What to do
Word for word, restate each entry that appears below.

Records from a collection
○ ○ ○ ○

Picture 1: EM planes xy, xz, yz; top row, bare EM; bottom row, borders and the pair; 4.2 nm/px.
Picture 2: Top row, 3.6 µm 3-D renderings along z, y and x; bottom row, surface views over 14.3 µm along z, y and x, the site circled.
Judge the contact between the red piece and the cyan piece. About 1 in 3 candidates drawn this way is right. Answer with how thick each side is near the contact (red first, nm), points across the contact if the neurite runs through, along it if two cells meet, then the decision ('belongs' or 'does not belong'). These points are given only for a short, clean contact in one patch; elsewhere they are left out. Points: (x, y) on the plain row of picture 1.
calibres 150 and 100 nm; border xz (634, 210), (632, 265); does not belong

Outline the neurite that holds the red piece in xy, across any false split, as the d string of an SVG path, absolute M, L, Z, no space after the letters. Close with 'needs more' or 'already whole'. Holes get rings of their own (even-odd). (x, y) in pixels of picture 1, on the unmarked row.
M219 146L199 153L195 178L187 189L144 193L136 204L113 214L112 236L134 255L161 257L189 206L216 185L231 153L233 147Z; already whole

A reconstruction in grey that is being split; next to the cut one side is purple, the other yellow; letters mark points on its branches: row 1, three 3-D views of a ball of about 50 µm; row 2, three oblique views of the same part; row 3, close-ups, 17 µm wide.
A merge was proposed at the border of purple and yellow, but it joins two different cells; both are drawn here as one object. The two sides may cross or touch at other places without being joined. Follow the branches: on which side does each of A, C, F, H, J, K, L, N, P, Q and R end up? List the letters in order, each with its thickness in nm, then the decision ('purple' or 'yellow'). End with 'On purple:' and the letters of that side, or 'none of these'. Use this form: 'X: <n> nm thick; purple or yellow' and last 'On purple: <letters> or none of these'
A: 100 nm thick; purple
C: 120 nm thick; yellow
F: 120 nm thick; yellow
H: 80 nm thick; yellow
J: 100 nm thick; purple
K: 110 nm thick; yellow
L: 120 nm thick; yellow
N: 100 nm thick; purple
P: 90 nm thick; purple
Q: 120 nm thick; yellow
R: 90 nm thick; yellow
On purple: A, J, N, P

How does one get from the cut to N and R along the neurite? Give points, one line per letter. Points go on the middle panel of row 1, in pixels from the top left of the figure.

○ ○ ○ ○

Completed task
Picture 1: EM planes xy, xz, yz; top row, bare EM; bottom row, borders and the pair; 4.2 nm/px.
Picture 2: Top row, 3.6 µm 3-D renderings along z, y and x; bottom row, surface views over 14.3 µm along z, y and x, the site circled.
Judge the contact between the red piece and the cyan piece. About 1 in 3 candidates drawn this way is right. Answer with how thick each side is near the contact (red first, nm), points across the contact if the neurite runs through, along it if two cells meet, then the decision ('belongs' or 'does not belong'). These points are given only for a short, clean contact in one patch; elsewhere they are left out. Points: (x, y) on the plain row of picture 1.
calibres 150 and 100 nm; border xz (634, 210), (632, 265); does not belong

Outline the neurite that holds the red piece in xy, across any false split, as the d string of an SVG path, absolute M, L, Z, no space after the letters. Close with 'needs more' or 'already whole'. Holes get rings of their own (even-odd). (x, y) in pixels of picture 1, on the unmarked row.
M219 146L199 153L195 178L187 189L144 193L136 204L113 214L112 236L134 255L161 257L189 206L216 185L231 153L233 147Z; already whole

A reconstruction in grey that is being split; next to the cut one side is purple, the other yellow; letters mark points on its branches: row 1, three 3-D views of a ball of about 50 µm; row 2, three oblique views of the same part; row 3, close-ups, 17 µm wide.
A merge was proposed at the border of purple and yellow, but it joins two different cells; both are drawn here as one object. The two sides may cross or touch at other places without being joined. Follow the branches: on which side does each of A, C, F, H, J, K, L, N, P, Q and R end up? List the letters in order, each with its thickness in nm, then the decision ('purple' or 'yellow'). End with 'On purple:' and the letters of that side, or 'none of these'. Use this form: 'X: <n> nm thick; purple or yellow' and last 'On purple: <letters> or none of these'
A: 100 nm thick; purple
C: 120 nm thick; yellow
F: 120 nm thick; yellow
H: 80 nm thick; yellow
J: 100 nm thick; purple
K: 110 nm thick; yellow
L: 120 nm thick; yellow
N: 100 nm thick; purple
P: 90 nm thick; purple
Q: 120 nm thick; yellow
R: 90 nm thick; yellow
On purple: A, J, N, P

How does one get from the cut to N and R along the neurite? Give points, one line per letter. Points go on the middle panel of row 1, in pixels from the top left of the figure.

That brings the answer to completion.